🤖 AI Summary
To address the challenge of jointly optimizing quality and inference cost in foundation model (FM)-driven software, this paper proposes a real-time adaptive routing mechanism—the first to co-evolve routing decisions with weak-FM capability enhancement. Methodologically, it leverages cross-domain general guidance generated by strong FMs, enables parameter-free capability leap for weak FMs via Guided In-Context Learning (G-ICL), and integrates hierarchical FM collaborative inference with online request scheduling optimization. Evaluated on an MMLU subset, the approach reduces costly large-model invocations by 50.2% while maintaining 90.5% overall response quality; the guidance strategy exhibits strong cross-subdomain generalization.
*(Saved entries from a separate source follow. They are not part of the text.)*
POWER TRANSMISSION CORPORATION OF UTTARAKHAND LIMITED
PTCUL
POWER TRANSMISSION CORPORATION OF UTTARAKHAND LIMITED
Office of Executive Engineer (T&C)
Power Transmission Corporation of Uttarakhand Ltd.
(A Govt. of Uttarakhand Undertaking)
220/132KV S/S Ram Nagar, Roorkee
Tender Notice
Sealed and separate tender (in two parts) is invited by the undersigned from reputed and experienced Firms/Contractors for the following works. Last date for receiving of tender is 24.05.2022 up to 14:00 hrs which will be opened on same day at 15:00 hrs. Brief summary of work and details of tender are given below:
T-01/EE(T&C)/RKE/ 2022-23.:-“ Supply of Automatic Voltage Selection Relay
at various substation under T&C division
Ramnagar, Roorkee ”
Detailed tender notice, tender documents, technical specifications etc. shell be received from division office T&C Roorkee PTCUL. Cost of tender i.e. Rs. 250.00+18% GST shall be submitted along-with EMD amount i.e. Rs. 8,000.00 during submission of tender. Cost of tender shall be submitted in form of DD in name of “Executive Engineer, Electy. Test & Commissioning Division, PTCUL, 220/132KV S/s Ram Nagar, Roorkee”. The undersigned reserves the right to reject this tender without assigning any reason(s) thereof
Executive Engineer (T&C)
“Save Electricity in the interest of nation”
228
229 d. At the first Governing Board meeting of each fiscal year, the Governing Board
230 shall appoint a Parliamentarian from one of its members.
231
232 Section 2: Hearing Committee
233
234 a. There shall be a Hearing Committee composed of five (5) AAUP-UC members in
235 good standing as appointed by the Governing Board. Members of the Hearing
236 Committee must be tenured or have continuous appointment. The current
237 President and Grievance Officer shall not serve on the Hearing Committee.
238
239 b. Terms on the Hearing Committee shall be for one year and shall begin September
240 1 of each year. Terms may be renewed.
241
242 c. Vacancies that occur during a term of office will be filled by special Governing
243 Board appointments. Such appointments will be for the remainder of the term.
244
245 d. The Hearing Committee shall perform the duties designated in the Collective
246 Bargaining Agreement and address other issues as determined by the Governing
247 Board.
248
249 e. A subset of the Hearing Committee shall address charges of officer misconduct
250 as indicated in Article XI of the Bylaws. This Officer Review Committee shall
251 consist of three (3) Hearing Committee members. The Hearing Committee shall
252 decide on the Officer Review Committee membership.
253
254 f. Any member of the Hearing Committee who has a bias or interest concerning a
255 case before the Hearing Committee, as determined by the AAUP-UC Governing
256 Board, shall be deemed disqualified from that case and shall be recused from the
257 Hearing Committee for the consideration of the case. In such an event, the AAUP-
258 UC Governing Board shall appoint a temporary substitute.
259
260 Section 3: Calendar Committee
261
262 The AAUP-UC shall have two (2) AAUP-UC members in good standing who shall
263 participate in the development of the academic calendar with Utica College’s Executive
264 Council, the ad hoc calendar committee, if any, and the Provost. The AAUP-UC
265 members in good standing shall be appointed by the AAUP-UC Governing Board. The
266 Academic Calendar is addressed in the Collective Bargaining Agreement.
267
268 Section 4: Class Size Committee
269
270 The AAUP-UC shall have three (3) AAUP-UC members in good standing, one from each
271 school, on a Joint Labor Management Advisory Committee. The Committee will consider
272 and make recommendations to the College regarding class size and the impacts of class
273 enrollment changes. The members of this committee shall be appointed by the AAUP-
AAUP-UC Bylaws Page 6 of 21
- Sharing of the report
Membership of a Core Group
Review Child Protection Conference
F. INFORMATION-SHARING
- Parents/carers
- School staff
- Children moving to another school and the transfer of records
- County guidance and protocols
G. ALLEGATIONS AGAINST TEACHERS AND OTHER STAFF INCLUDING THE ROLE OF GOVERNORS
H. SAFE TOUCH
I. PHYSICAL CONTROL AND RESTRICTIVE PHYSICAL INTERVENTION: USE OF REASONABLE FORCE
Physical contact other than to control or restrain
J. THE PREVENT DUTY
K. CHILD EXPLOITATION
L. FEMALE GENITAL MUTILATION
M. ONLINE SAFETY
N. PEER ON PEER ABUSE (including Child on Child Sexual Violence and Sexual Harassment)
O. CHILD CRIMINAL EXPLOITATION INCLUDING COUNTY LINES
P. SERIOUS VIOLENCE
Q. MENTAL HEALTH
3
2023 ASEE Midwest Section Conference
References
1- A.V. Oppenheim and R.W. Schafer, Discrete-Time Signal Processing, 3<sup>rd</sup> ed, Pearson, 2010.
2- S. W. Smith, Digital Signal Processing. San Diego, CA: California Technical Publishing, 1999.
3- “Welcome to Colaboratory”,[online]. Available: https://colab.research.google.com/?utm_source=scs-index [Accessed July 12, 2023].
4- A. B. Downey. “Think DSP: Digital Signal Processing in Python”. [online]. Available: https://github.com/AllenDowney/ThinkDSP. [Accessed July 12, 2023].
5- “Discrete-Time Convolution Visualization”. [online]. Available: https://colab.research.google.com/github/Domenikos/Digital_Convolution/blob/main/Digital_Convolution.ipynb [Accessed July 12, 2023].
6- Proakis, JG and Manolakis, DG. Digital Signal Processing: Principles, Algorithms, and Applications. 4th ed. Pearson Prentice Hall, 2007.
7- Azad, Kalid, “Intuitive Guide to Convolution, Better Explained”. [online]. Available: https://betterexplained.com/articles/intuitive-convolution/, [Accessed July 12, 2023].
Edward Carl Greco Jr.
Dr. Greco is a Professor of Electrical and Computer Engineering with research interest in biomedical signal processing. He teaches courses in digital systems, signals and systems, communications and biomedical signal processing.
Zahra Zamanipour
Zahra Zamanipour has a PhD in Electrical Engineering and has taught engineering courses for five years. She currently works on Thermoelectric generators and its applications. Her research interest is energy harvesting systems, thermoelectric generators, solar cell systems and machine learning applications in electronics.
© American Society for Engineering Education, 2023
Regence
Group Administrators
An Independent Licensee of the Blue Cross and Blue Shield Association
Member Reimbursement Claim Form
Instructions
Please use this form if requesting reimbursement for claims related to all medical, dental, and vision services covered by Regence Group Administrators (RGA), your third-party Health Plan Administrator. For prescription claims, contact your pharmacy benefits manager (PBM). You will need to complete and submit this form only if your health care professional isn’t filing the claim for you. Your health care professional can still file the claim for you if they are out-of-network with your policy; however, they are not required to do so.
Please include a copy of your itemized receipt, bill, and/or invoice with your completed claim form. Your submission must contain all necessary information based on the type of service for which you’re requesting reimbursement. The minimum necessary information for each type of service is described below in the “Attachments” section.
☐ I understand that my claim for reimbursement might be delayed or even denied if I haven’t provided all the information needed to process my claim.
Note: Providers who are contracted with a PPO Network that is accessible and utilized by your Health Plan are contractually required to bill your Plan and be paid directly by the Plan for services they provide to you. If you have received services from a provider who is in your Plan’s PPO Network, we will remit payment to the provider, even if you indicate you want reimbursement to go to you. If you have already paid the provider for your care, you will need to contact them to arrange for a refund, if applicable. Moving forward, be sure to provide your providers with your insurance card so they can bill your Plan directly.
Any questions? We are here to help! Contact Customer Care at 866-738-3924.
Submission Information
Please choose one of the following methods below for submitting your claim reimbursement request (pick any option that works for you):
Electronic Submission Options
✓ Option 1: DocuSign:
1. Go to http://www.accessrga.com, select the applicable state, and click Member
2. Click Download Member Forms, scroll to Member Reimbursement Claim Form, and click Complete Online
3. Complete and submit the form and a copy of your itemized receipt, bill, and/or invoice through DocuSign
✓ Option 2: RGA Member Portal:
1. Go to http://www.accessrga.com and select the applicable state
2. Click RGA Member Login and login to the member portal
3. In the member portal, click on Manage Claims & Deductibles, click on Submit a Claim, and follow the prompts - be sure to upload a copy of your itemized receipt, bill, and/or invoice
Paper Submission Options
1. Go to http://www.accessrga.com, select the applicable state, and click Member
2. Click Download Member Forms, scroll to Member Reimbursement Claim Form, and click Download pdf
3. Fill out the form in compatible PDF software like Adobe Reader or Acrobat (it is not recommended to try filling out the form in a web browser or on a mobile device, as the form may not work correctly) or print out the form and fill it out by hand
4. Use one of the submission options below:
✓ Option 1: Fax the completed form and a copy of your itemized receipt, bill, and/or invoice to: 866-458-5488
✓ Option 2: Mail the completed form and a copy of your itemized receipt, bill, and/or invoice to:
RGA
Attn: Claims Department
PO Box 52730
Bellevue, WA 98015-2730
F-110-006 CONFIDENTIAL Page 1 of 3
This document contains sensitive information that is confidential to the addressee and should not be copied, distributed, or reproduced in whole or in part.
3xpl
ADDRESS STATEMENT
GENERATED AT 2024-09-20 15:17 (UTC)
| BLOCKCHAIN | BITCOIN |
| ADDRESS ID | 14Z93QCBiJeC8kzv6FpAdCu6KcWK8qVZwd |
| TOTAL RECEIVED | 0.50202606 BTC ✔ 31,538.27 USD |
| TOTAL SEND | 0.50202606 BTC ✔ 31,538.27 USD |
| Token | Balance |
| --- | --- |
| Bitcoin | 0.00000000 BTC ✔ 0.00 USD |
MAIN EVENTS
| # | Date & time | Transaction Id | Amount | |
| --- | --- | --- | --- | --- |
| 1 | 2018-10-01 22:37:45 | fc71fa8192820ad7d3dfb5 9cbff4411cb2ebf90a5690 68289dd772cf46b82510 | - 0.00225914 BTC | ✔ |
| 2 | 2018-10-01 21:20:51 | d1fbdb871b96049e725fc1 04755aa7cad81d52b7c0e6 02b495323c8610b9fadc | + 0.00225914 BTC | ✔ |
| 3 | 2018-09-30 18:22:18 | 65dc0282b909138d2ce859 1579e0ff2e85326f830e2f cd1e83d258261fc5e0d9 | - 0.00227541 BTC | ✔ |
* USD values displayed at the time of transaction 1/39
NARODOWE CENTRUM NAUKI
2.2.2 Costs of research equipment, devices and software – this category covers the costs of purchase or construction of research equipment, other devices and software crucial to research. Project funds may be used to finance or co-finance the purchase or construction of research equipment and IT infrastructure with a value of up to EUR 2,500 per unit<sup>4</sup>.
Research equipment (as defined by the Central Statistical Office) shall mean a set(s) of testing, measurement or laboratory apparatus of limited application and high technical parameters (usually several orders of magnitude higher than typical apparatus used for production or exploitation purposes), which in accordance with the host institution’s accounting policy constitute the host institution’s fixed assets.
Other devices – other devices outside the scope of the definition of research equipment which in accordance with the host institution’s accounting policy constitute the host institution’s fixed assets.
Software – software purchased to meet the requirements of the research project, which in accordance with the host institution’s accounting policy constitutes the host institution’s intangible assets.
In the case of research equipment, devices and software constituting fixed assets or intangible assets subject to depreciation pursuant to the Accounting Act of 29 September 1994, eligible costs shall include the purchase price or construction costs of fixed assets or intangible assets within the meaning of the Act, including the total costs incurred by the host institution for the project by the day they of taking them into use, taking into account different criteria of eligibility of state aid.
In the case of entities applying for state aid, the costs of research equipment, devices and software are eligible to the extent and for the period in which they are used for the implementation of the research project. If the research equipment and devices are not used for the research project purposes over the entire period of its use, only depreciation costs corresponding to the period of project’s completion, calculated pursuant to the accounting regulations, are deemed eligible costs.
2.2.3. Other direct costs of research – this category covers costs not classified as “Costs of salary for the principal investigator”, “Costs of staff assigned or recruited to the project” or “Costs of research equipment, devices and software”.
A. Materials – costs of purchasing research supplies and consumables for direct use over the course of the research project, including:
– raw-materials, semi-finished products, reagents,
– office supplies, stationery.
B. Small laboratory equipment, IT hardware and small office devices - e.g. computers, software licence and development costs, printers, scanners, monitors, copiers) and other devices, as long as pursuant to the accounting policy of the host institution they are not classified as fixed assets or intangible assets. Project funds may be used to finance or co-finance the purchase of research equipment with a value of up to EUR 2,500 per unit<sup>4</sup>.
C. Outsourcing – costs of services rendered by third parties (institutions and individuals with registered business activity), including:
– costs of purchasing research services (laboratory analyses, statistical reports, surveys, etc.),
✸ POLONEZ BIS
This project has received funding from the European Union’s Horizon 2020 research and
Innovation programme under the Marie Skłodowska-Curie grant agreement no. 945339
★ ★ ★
The core contribution lies in transcending traditional static routing paradigms by enabling joint dynamic evolution of routing policies and FM capabilities—thereby establishing a new framework for adaptive, cost-aware FM orchestration.
📝 Abstract
To balance the quality and inference cost of a Foundation Model (FM, such as large language models (LLMs)) powered software, people often opt to train a routing model that routes requests to FMs with different sizes and capabilities. Existing routing models rely on learning the optimal routing decision from carefully curated data, require complex computations to be updated, and do not consider the potential evolution of weaker FMs. In this paper, we propose Real-time Adaptive Routing (RAR), an approach to continuously adapt FM routing decisions while using guided in-context learning to enhance the capabilities of weaker FM. The goal is to reduce reliance on stronger, more expensive FMs. We evaluate our approach on different subsets of the popular MMLU benchmark. Over time, our approach routes 50.2% fewer requests to computationally expensive models while maintaining around 90.5% of the general response quality. In addition, the guides generated from stronger models have shown intra-domain generalization and led to a better quality of responses compared to an equivalent approach with a standalone weaker FM.